The interview process between a job-seeking candidate and a search committee can be one of the most inefficient communication exchanges known to man.
The reality is that qualified but interview-inexperienced candidates often do not present themselves well in this typically tense and highly structured sit-around-the-table interview format. Is there a better interview format that would benefit candidates? Fortunately, there is; for example:
A candidate would request a more informal (stress free) interview setting such as an interactive tour of the golf course with two to three members of the search committee before the traditional meeting room interview (where the search committee controls the process).
This is a win-win situation for both parties because:
1. The candidate is presenting his knowledge and demonstrating his skill sets in an
on-the-course environment where his knowledge is king and where he can use
course settings to point out problems and to suggest remedies - a true teaching
environment that every candidate would kill to have.
2. The search committee members will learn far more about their golf course, the
candidate's body of knowledge and personality than ever before possible.
In summary, the rationale for these collaborative 'on course' exchanges is that
the search committee will learn more than via routine sit-down interviews - primarily
because search committees find it difficult to develop a meaningful line of questioning when dealing with standard technical issues that permeate the sit-down interview process.
How To Schedule An On-Course Interview? Preferably via a request within the cover letter, candidates would ask that a search committee member, or two, tour the golf course and maintenance facilities with each candidate for the purpose of mutually identifying and discussing core golf course issues. All parties would benefit from this innovative course interview scenario as follows:
- The tight time pressure (+/- 45 minutes) normally associated with sit-down interviews would be postponed until after the +/- two-hour course tour ensuring that the eventual sit-down interview would have true meaning to all parties.
- Rather than having to ask difficult to formulate technical questions for the traditional interview process, while on the course tour lay search committee members would simply point out on-course issues and ask candidates to identify causes and recommend solutions. This is the most comfortable opportunity candidates could have to demonstrate their know-how, communication skills and personal command of golf course maintenance issues.

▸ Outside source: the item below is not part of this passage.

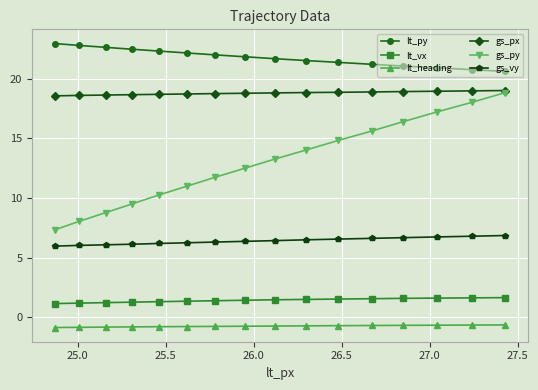

What is the value of the gs_py point at the 6th from the left?

11.0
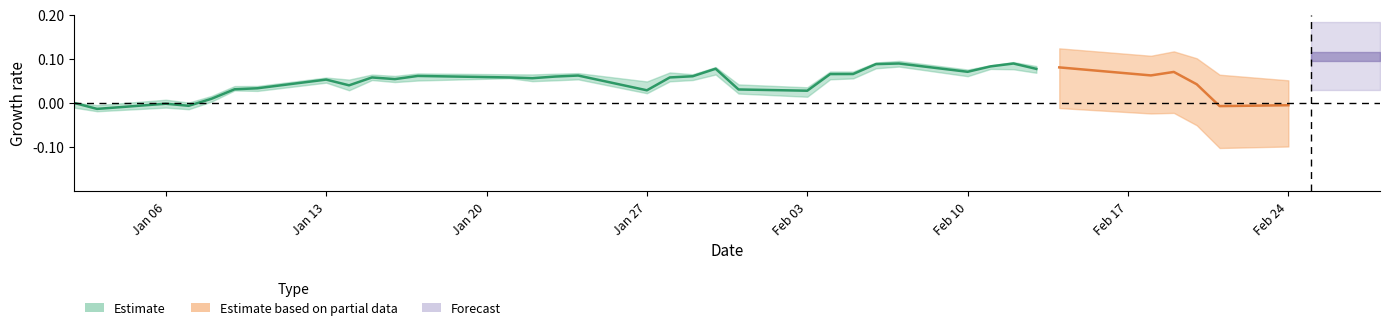

How many points are lower than both their immediate neighbors (excluding endpoints)?

8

- Following the course interview, the candidate would be able to prepare and deliver a meaningful 'plan of action' to the search committee well before the traditional sit-down interview. Routinely, plans of action are presented at the start of the formal interview - too late to be a factor during the sit-down interview process.
To 'sell' the concept of the on-course interview, candidates would advise search committee members initially via their cover letters that the on-course interview would not replace the traditional sit-down interview - only precede it. There can be no better time spent with candidates.
After an initial on-course 'interview', all parties would come to the traditional interview table relaxed and able to comfortably confirm or challenge comments and conversations previously discussed on the golf course tour; i.e.- further evidence of stress reduction.
The 'on course' stress-free interview format virtually guarantees that applicants will present themselves in their best possible light during this two-stage interview process.
I have not known of a candidate who followed the above interview procedure and did well with it not to get a job offer.